───── Records to use ─────

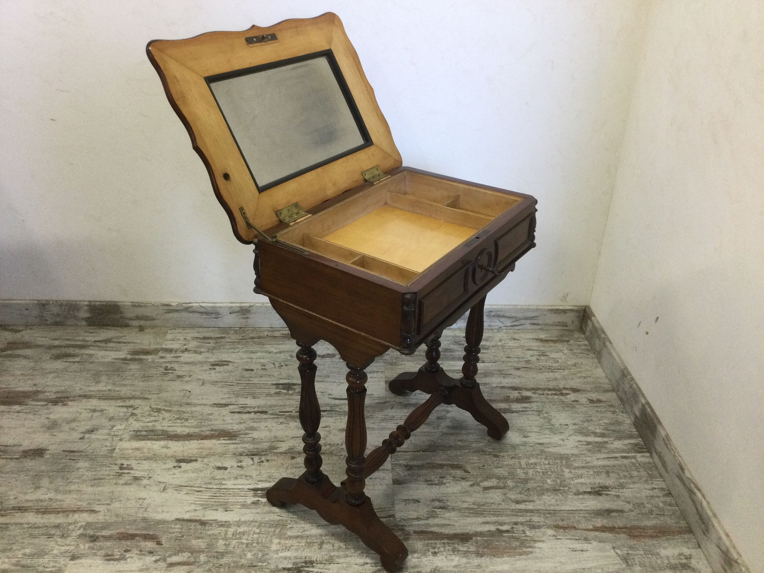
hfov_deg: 58.4
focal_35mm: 31
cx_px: 382
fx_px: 684
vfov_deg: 45.4
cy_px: 286
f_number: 2.4
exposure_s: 1/33
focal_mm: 3.3
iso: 64
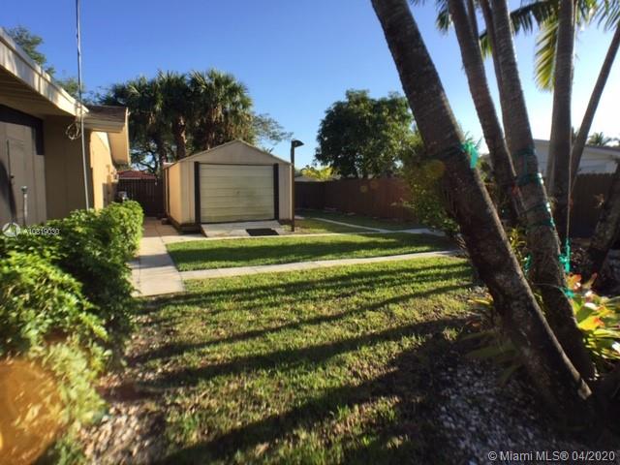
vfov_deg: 48.2
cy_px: 232
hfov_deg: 61.7
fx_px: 519
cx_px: 310
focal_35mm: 29
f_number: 2.2
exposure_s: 1/964
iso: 32
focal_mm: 4.15
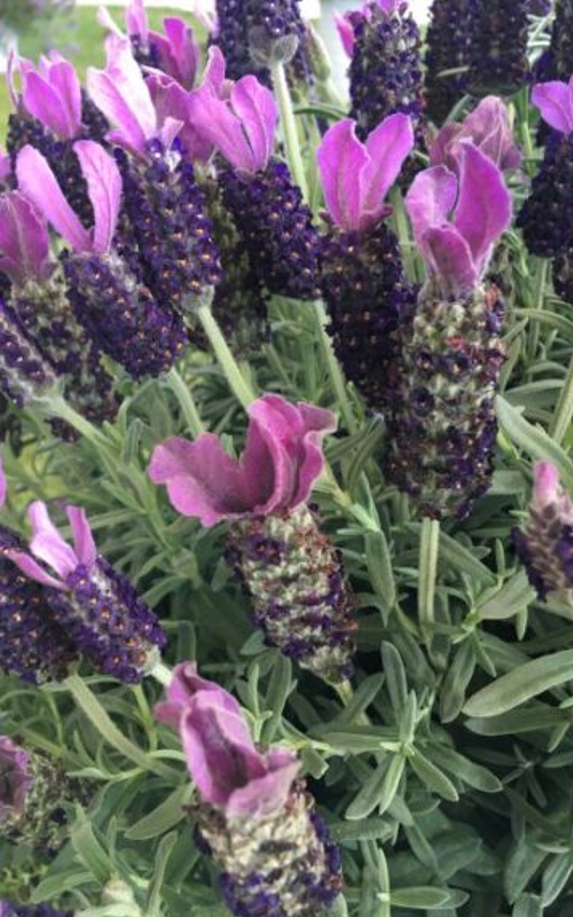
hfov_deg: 40.5
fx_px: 774
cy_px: 461
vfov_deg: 61.2
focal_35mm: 31
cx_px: 254
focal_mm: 4.15
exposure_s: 1/30
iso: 50
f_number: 2.2
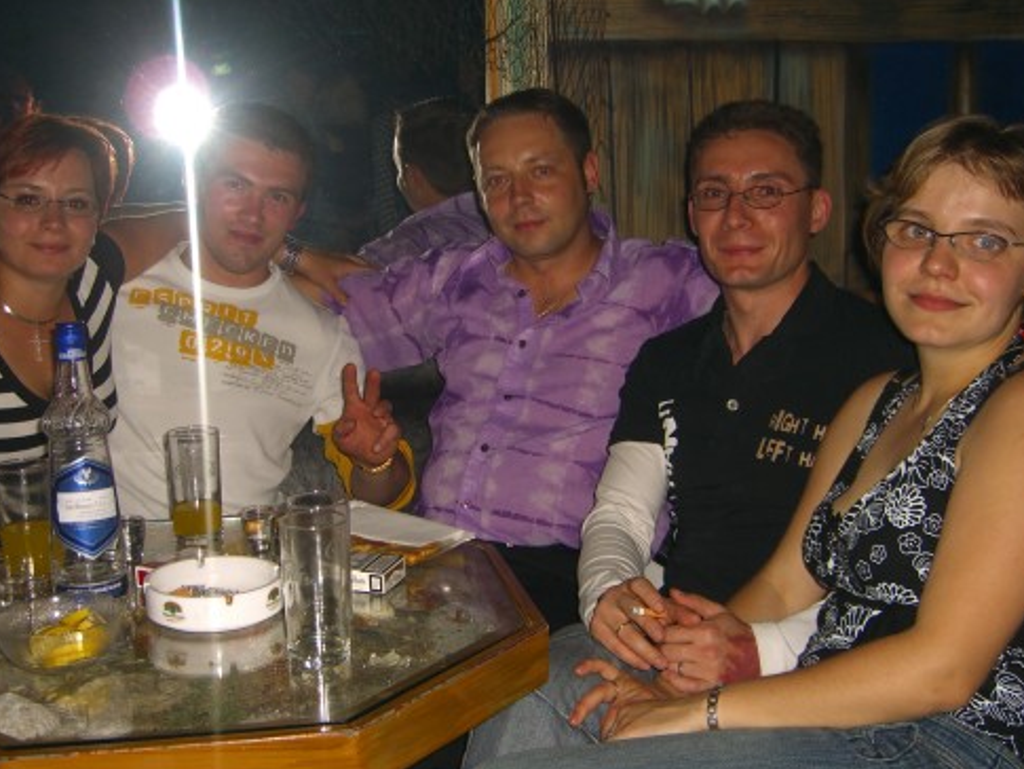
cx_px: 473
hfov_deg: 40.4
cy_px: 401
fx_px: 1391
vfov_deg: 30.9
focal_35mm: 47
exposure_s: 1/60
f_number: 2.8
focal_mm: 7.9
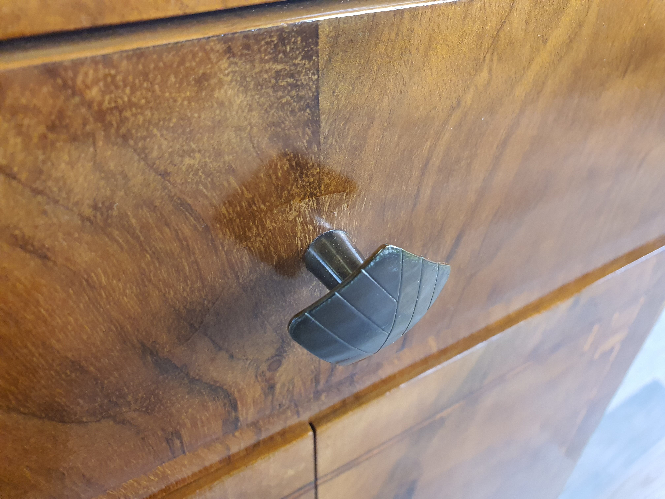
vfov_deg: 53.1
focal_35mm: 26
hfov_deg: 67.3
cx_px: 332
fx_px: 499
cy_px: 250
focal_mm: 4.3
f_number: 2.4
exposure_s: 1/33
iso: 500
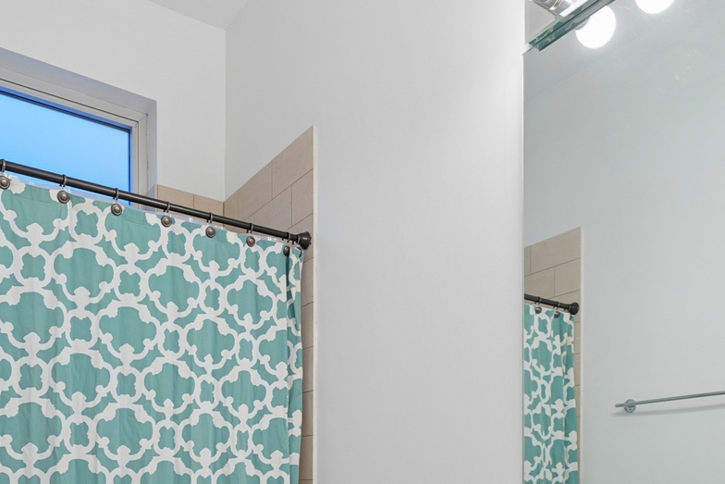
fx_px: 624
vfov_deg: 37.6
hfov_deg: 60.3
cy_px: 488
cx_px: 368
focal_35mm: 31
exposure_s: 1/100
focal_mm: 15
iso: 1600
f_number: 4
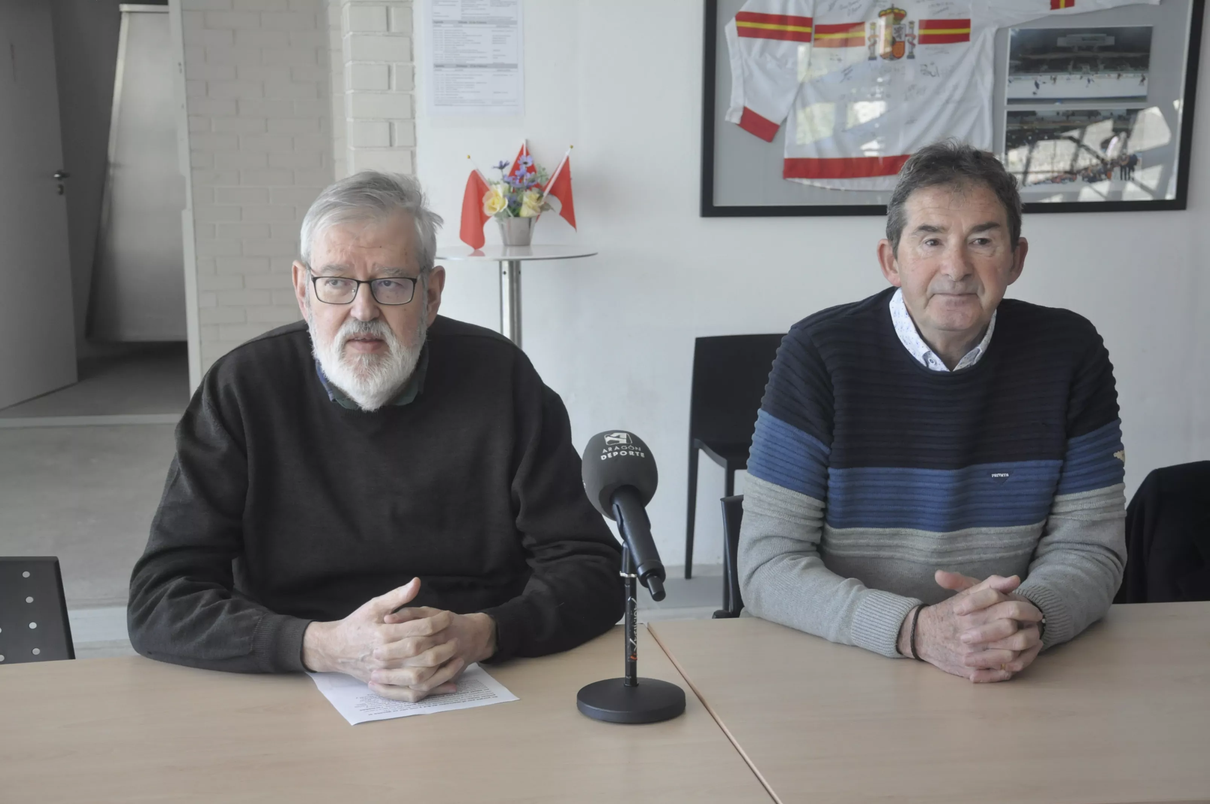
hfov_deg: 37.9
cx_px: 605
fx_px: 1762
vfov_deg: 25.7
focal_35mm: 52
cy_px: 402
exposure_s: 1/100
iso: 800
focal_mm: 35
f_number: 5
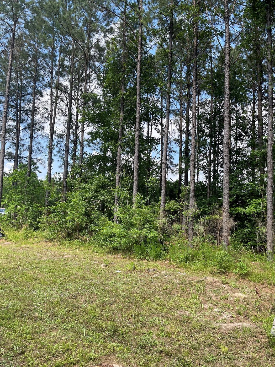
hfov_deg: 53.1
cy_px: 184
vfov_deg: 67.3
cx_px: 138
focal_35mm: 26
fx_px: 275
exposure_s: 1/1038
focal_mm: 5.1
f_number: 1.6
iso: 32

─────

▶ Problem requirements:
An exact transcription is requested of each line from the one that holds "hfov_deg: 40.5" to the end of the listing above, both boundary lines included; pictures are to be omitted.

▶ Response area:
hfov_deg: 40.5
fx_px: 774
cy_px: 461
vfov_deg: 61.2
focal_35mm: 31
cx_px: 254
focal_mm: 4.15
exposure_s: 1/30
iso: 50
f_number: 2.2
cx_px: 473
hfov_deg: 40.4
cy_px: 401
fx_px: 1391
vfov_deg: 30.9
focal_35mm: 47
exposure_s: 1/60
f_number: 2.8
focal_mm: 7.9
vfov_deg: 53.1
focal_35mm: 26
hfov_deg: 67.3
cx_px: 332
fx_px: 499
cy_px: 250
focal_mm: 4.3
f_number: 2.4
exposure_s: 1/33
iso: 500
fx_px: 624
vfov_deg: 37.6
hfov_deg: 60.3
cy_px: 488
cx_px: 368
focal_35mm: 31
exposure_s: 1/100
focal_mm: 15
iso: 1600
f_number: 4
hfov_deg: 37.9
cx_px: 605
fx_px: 1762
vfov_deg: 25.7
focal_35mm: 52
cy_px: 402
exposure_s: 1/100
iso: 800
focal_mm: 35
f_number: 5
hfov_deg: 53.1
cy_px: 184
vfov_deg: 67.3
cx_px: 138
focal_35mm: 26
fx_px: 275
exposure_s: 1/1038
focal_mm: 5.1
f_number: 1.6
iso: 32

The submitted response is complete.